CONSEGNA →
Riporta per intero il testo su Gaber, parola per parola, senza alcuna modifica.

Di lui si può senz’altro dire che è stato uno spirito libero e critico che ha sempre affrontato con ironia, intelligenza e lucidità le contraddizioni del nostro tempo, sia quelle di carattere personale che quelle di carattere sociale. Gaber parla dei più svariati argomenti: famiglia, amicizia, sessualità, solitudine, amore, coscienza individuale, ma anche politica, economia, istituzioni, religione, mass-media, ecc.

Ma più che parlare di lui..lasciamo parlare lui..
“Il signor G” rappresentava (…) la sincerità. Io venivo da un mondo tutto diverso basato sulla logica dell’intrattenimento. Scegliendo il teatro ridussi ulteriormente il mio nome e creai una sintesi fra me e il personaggio. “Il signor G” – dove quella ‘G’ voleva anche dire “gente” – era un signore un po’ anonimo, un signore come tutti che però mi assomigliava, in bilico fra un desiderio di reale cambiamento e un inserimento nella società perché aveva già una sua vita adulta un po’ lontana da quella dei Sessantottini. Con ‘il signor G’ mi sono acquistato il grande privilegio di dire, di cantare in teatro quello che sono e quello che penso, al di là dei condizionamenti del mestiere dei quali prima risentivo
(Maria Grazia Gregori, “Storie del signor G”, L’Unità – Cabaret n.4 1996)

ESTRATTI DAL DATASET →
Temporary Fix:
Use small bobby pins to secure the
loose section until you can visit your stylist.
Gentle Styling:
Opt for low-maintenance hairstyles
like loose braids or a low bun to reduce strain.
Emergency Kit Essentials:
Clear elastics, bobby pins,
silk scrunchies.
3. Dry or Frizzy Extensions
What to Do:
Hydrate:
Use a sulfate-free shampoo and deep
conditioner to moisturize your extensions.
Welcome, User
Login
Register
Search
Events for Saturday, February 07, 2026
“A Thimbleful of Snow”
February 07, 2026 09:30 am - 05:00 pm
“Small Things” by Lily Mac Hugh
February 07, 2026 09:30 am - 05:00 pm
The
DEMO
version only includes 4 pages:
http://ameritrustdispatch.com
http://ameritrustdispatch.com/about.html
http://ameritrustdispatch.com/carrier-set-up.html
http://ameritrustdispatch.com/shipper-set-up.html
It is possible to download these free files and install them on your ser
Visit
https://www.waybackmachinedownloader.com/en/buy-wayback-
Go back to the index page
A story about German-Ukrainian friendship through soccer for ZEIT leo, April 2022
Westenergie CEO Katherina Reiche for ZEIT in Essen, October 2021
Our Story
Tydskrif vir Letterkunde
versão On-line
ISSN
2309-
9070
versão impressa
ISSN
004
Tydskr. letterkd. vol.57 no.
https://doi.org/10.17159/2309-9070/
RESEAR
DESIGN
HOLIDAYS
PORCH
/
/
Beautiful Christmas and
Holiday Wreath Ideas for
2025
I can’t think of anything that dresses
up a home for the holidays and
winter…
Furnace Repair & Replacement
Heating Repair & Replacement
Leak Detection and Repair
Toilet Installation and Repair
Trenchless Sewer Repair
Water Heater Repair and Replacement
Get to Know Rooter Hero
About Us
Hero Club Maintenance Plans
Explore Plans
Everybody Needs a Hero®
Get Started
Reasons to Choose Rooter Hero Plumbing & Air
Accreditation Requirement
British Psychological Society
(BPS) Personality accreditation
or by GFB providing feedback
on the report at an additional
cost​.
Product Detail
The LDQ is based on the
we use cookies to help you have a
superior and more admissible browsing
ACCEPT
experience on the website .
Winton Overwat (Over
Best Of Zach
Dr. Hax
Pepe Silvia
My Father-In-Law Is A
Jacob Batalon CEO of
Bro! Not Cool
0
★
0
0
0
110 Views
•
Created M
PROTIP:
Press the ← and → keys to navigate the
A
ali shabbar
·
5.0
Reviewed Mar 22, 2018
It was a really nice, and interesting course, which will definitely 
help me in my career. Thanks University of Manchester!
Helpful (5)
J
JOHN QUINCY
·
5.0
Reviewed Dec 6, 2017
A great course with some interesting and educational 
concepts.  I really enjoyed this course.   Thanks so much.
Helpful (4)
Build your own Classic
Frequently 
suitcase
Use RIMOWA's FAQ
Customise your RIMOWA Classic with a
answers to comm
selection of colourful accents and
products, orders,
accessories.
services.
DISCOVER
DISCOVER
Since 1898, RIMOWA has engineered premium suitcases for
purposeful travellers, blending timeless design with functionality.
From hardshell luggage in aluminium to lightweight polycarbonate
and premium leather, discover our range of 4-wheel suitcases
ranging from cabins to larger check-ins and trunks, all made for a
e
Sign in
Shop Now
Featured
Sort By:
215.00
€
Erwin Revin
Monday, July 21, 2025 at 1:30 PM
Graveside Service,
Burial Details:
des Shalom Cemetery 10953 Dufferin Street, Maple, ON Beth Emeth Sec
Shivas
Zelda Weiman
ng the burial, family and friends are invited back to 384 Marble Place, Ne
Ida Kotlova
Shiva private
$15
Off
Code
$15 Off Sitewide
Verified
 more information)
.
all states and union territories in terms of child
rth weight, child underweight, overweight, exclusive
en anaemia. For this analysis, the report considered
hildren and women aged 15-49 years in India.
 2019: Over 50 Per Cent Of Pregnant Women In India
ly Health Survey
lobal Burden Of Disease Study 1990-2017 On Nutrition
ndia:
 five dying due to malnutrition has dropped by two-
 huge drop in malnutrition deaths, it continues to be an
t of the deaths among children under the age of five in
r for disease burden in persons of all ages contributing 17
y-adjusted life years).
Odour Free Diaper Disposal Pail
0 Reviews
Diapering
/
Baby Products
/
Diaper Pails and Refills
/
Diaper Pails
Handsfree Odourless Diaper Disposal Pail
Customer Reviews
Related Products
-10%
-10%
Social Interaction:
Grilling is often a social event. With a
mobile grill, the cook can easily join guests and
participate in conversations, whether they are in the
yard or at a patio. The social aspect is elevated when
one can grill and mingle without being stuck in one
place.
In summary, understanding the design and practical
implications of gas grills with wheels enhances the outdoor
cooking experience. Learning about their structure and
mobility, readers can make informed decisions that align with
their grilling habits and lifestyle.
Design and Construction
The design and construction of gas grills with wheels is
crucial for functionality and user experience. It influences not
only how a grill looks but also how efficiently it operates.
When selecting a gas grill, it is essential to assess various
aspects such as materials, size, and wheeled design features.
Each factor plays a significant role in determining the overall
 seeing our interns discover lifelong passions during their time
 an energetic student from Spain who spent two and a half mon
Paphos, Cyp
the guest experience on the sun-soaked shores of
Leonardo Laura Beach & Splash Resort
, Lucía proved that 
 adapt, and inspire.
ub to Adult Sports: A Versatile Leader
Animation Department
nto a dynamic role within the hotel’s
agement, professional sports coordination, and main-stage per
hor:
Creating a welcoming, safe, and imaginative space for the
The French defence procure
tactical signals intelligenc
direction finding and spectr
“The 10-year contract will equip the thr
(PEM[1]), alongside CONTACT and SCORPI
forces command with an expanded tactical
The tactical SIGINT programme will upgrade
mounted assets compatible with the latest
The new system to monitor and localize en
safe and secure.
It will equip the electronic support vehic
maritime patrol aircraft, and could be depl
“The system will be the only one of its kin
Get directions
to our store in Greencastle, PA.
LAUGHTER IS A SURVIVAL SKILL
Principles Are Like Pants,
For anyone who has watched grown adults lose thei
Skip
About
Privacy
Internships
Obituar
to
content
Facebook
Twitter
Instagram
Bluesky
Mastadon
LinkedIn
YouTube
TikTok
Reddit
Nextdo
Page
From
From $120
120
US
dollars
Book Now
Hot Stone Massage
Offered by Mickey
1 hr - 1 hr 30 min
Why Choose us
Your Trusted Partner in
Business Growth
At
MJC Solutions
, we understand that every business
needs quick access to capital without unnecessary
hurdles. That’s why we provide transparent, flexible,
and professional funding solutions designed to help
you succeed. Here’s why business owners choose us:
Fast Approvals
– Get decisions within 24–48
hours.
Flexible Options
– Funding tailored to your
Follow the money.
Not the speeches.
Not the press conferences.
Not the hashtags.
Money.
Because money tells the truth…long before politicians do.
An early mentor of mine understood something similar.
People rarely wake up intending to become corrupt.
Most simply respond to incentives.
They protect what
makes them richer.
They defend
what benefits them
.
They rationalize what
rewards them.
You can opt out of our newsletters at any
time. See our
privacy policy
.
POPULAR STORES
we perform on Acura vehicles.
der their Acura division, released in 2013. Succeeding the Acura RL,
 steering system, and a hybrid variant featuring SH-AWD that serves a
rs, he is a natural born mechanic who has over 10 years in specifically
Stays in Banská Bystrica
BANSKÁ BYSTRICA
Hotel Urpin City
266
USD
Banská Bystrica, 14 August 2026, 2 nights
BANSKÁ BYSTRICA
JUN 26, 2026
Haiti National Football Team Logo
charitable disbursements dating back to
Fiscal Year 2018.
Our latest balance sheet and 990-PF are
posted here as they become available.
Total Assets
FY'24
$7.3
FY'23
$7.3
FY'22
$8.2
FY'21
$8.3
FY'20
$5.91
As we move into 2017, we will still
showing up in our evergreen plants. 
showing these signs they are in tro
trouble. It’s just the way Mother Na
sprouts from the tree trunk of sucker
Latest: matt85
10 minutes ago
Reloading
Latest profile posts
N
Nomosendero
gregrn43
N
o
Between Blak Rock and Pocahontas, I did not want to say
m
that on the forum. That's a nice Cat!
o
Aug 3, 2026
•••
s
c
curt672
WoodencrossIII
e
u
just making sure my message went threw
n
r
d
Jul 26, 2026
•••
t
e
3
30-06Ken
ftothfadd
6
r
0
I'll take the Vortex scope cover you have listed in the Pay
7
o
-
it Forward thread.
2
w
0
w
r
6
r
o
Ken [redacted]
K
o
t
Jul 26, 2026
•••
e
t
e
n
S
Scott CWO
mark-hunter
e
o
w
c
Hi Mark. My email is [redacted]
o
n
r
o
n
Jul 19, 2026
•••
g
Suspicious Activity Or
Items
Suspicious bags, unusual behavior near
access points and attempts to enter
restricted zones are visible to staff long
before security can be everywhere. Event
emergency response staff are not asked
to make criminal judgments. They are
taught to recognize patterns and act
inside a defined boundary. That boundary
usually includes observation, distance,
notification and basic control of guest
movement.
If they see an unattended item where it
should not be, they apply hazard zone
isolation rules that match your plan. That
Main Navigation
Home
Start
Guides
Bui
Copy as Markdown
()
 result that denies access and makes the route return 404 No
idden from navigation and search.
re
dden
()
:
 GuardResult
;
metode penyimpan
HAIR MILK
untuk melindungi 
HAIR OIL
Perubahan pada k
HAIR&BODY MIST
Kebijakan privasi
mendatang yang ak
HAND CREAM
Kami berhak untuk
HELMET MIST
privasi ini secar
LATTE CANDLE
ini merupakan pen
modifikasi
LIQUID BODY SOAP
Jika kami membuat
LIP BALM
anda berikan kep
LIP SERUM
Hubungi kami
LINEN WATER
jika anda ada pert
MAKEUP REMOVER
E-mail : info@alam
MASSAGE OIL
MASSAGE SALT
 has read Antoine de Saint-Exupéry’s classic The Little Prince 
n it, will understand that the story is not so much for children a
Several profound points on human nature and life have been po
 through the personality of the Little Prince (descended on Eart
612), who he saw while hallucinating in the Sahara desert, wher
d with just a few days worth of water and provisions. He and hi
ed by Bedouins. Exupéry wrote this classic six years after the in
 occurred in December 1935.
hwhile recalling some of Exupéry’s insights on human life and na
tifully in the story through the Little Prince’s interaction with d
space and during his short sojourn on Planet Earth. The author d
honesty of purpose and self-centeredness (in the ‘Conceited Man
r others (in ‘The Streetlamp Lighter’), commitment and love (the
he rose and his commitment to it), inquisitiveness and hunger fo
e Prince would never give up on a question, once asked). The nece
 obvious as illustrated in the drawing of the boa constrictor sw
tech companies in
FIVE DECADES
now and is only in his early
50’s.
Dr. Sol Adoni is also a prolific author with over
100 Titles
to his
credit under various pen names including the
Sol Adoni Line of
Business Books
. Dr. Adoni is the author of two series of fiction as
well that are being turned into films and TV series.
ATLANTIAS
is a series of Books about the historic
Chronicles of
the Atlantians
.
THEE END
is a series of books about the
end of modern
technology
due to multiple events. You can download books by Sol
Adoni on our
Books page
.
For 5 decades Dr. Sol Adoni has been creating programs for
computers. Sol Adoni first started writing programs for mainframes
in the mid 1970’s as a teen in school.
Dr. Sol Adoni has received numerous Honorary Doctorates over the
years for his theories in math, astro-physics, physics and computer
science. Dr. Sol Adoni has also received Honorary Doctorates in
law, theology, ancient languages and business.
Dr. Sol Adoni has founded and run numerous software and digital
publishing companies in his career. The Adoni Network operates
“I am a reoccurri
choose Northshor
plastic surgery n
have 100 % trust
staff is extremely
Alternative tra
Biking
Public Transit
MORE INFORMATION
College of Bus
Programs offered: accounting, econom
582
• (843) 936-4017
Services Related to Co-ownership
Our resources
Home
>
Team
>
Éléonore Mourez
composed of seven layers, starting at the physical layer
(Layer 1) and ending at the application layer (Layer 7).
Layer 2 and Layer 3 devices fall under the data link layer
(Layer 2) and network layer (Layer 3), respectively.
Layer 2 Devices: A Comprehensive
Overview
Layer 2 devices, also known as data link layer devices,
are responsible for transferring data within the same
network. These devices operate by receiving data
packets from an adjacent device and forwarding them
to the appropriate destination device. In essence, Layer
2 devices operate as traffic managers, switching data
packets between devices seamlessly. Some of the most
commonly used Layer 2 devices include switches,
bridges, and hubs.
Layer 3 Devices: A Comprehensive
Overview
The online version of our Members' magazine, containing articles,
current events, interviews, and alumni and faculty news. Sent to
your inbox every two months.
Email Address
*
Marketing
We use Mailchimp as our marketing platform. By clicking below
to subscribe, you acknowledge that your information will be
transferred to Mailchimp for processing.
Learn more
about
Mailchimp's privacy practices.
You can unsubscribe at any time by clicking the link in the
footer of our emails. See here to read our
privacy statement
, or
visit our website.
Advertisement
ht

COMPITO SVOLTO →
Di lui si può senz’altro dire che è stato uno spirito libero e critico che ha sempre affrontato con ironia, intelligenza e lucidità le contraddizioni del nostro tempo, sia quelle di carattere personale che quelle di carattere sociale. Gaber parla dei più svariati argomenti: famiglia, amicizia, sessualità, solitudine, amore, coscienza individuale, ma anche politica, economia, istituzioni, religione, mass-media, ecc.

Ma più che parlare di lui..lasciamo parlare lui..
“Il signor G” rappresentava (…) la sincerità. Io venivo da un mondo tutto diverso basato sulla logica dell’intrattenimento. Scegliendo il teatro ridussi ulteriormente il mio nome e creai una sintesi fra me e il personaggio. “Il signor G” – dove quella ‘G’ voleva anche dire “gente” – era un signore un po’ anonimo, un signore come tutti che però mi assomigliava, in bilico fra un desiderio di reale cambiamento e un inserimento nella società perché aveva già una sua vita adulta un po’ lontana da quella dei Sessantottini. Con ‘il signor G’ mi sono acquistato il grande privilegio di dire, di cantare in teatro quello che sono e quello che penso, al di là dei condizionamenti del mestiere dei quali prima risentivo
(Maria Grazia Gregori, “Storie del signor G”, L’Unità – Cabaret n.4 1996)